Write out every one of the records below word for word, keeping each line unchanged.

>>>

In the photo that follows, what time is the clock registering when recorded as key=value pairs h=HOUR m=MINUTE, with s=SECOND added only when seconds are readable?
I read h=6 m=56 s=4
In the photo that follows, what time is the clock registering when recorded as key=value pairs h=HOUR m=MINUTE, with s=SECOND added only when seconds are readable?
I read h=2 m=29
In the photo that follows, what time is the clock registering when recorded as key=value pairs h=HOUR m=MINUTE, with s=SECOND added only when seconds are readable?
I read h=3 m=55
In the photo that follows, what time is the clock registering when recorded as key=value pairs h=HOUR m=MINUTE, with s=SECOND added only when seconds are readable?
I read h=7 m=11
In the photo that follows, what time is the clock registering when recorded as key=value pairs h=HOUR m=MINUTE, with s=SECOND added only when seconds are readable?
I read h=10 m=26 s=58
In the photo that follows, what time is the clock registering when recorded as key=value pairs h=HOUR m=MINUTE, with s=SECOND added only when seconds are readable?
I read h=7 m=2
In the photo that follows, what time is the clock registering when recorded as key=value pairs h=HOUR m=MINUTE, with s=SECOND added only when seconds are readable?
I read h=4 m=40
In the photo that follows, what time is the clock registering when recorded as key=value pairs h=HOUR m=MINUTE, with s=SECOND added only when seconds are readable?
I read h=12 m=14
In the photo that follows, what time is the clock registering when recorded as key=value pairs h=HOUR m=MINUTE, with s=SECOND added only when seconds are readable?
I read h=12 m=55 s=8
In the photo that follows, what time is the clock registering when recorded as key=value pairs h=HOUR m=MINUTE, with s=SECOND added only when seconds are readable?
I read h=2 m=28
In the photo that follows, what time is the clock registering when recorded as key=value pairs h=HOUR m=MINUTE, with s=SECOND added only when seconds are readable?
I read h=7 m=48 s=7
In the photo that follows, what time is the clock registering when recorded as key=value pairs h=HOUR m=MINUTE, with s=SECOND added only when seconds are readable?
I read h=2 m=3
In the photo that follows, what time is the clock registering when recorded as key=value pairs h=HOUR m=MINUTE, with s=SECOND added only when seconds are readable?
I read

<<<

**Answer in full:**
In the photo that follows, what time is the clock registering when recorded as key=value pairs h=HOUR m=MINUTE, with s=SECOND added only when seconds are readable?
I read h=6 m=56 s=4
In the photo that follows, what time is the clock registering when recorded as key=value pairs h=HOUR m=MINUTE, with s=SECOND added only when seconds are readable?
I read h=2 m=29
In the photo that follows, what time is the clock registering when recorded as key=value pairs h=HOUR m=MINUTE, with s=SECOND added only when seconds are readable?
I read h=3 m=55
In the photo that follows, what time is the clock registering when recorded as key=value pairs h=HOUR m=MINUTE, with s=SECOND added only when seconds are readable?
I read h=7 m=11
In the photo that follows, what time is the clock registering when recorded as key=value pairs h=HOUR m=MINUTE, with s=SECOND added only when seconds are readable?
I read h=10 m=26 s=58
In the photo that follows, what time is the clock registering when recorded as key=value pairs h=HOUR m=MINUTE, with s=SECOND added only when seconds are readable?
I read h=7 m=2
In the photo that follows, what time is the clock registering when recorded as key=value pairs h=HOUR m=MINUTE, with s=SECOND added only when seconds are readable?
I read h=4 m=40
In the photo that follows, what time is the clock registering when recorded as key=value pairs h=HOUR m=MINUTE, with s=SECOND added only when seconds are readable?
I read h=12 m=14
In the photo that follows, what time is the clock registering when recorded as key=value pairs h=HOUR m=MINUTE, with s=SECOND added only when seconds are readable?
I read h=12 m=55 s=8
In the photo that follows, what time is the clock registering when recorded as key=value pairs h=HOUR m=MINUTE, with s=SECOND added only when seconds are readable?
I read h=2 m=28
In the photo that follows, what time is the clock registering when recorded as key=value pairs h=HOUR m=MINUTE, with s=SECOND added only when seconds are readable?
I read h=7 m=48 s=7
In the photo that follows, what time is the clock registering when recorded as key=value pairs h=HOUR m=MINUTE, with s=SECOND added only when seconds are readable?
I read h=2 m=3
In the photo that follows, what time is the clock registering when recorded as key=value pairs h=HOUR m=MINUTE, with s=SECOND added only when seconds are readable?
I read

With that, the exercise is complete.